Dynamic and adaptive modeling, coupled with comprehensive cost analyses, will yield more accurate and realistic long-term projections that truly reflect the evolving nature of AI technologies. By integrating clinical and economic outcomes and prioritizing equity, future studies will ensure that AI advancements not only enhance patient care but also deliver sustainable and fair economic benefits.
Tailored, context-specific evaluations will empower healthcare policymakers to make informed, regionally relevant decisions, fostering efficient resource allocation and smoother technology adoption. Moreover, standardized methodologies and interdisciplinary collaborations will strengthen the evidence base, ensuring that the economic evaluations of clinical AI are both robust and actionable. Ultimately, these strategies will drive investments and policy decisions that not only elevate the quality of patient care but also secure long-term economic sustainability and equitable access across global healthcare systems.
The feasibility and implications of these strategies vary substantially across healthcare systems and geographical regions. In high-resource settings where advanced healthcare infrastructures, sophisticated technological capabilities, and established regulatory frameworks exist, obstacles to implementation primarily include complex integration processes, high initial AI technology costs, and regulatory approval complexities. These regions can overcome these challenges by leveraging public-private partnerships, enhancing regulatory clarity and guidelines, and developing clear reimbursement policies incentivizing quality-driven AI adoption.
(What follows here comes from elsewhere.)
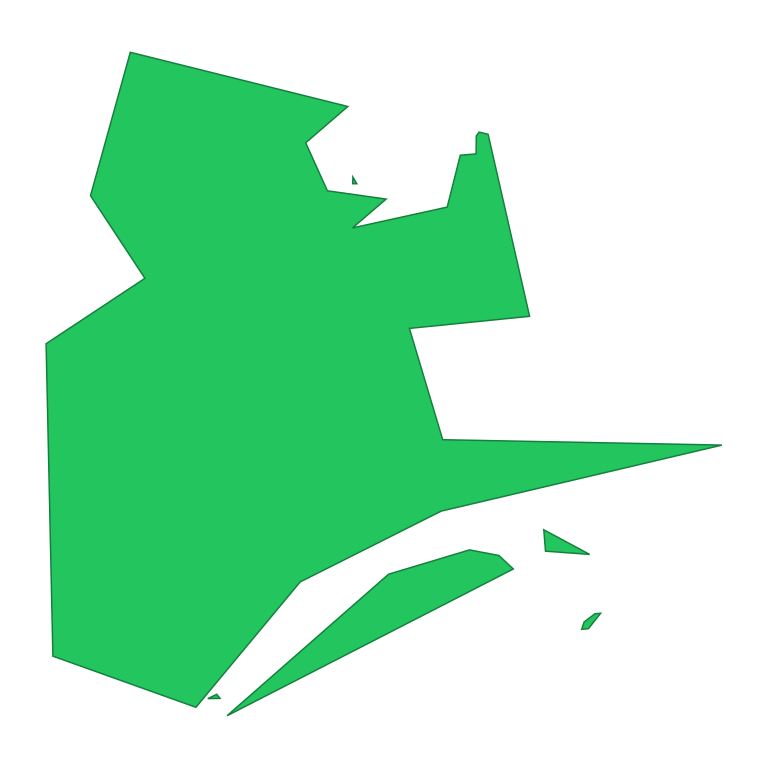 map outline of Québec (Robinson projection)
{"feature_id": "CAN-683", "entity_name": "Québec", "entity_type": "Province", "adm_level": 1, "iso_a3": "CAN", "parent_name": "Canada", "parent_adm1": "", "projection": "robinson", "projection_center": [-69.443, 53.796], "detail": "coarse", "context": "isolated", "style": "filled", "palette": "green", "viewbox_px": 768, "rotation_deg": 0, "n_neighbors": 0, "source": "natural_earth", "source_scale": "10m", "svg_char_len": 708}
<svg xmlns="http://www.w3.org/2000/svg" viewBox="0 0 768 768"><path d="M52.9,656.2L46.1,343.7L144.9,278.3L90.5,195.7L130.3,52.3L347.8,106.5L305.7,142.8L327.4,190.8L386.1,199.1L352.5,227.9L447.2,207.1L460.3,155.2L476.1,153.9L476.3,135.9L479.2,132.1L488.1,134.3L529.6,316.3L409.4,328.4L442.7,439.7L721.9,445.1L441.2,511.1L300.2,581.9L195.9,707.3L52.9,656.2ZM227.1,715.7L388.6,574.2L469.5,549.9L498.9,555.5L513.3,569.0L227.1,715.7ZM545.5,551.2L543.8,529.8L589.6,554.4L545.5,551.2ZM216.7,694.3L220.0,698.4L207.8,698.6L216.7,694.3ZM352.9,177.1L356.8,183.7L352.7,183.7L352.9,177.1ZM600.6,613.3L588.4,628.7L581.7,629.3L584.1,622.0L595.0,613.7L600.6,613.3Z" fill="#22c55e" stroke="#15803d" stroke-width="1.5"/></svg>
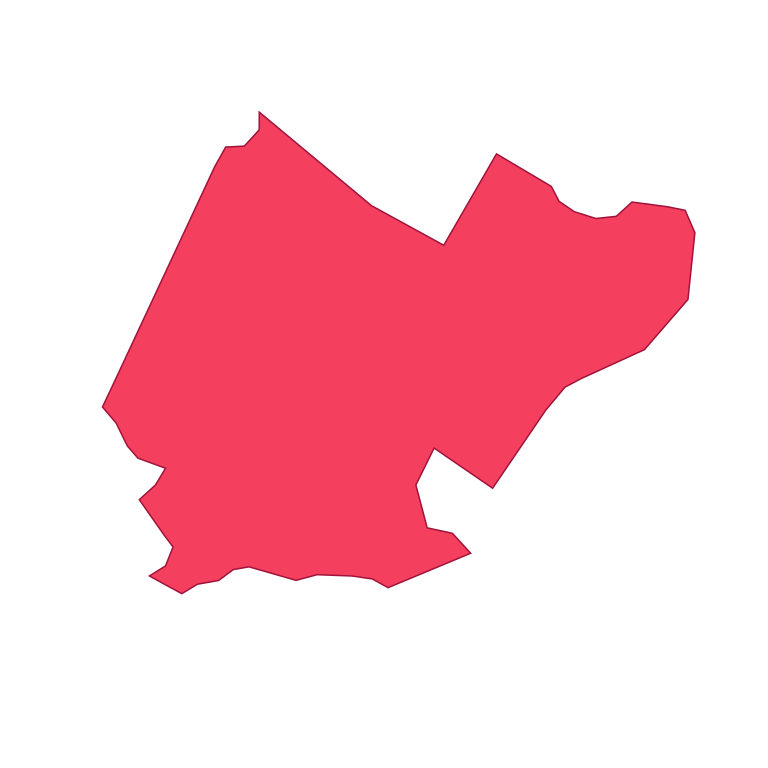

Conversely, in low-or -middle resource settings significant barriers include insufficient data infrastructures, limited financial resources, and scarce local technical expertise. These challenges can be addressed through targeted initiatives, including international support for capacity-building, investment in scalable, low-cost AI technologies, establishment of global resource-sharing networks, and development of tailored evaluation frameworks sensitive to local economic contexts.
Therefore, tailored strategies and international collaboration remain crucial to overcoming region-specific barriers, ensuring clinical AI delivers substantial, equitable, and sustainable health-economic benefits across diverse global healthcare environments.
In conclusion, this review finds that clinical AI interventions are generally associated with improved diagnostic accuracy, measurable gains in quality-adjusted life years, and the potential for meaningful cost savings compared to conventional care. However, the strength of this evidence is constrained by notable methodological limitations across literature, most significantly, the frequent omission of essential cost components such as infrastructure investment, system integration, workforce training, and long-term maintenance. These omissions introduce uncertainty and suggest that the reported economic value may, in some cases, be overstated. To generate more accurate and policy-relevant insights, future evaluations must adopt dynamic, longitudinal, and fully transparent modeling frameworks that comprehensively account for both direct and indirect costs over time.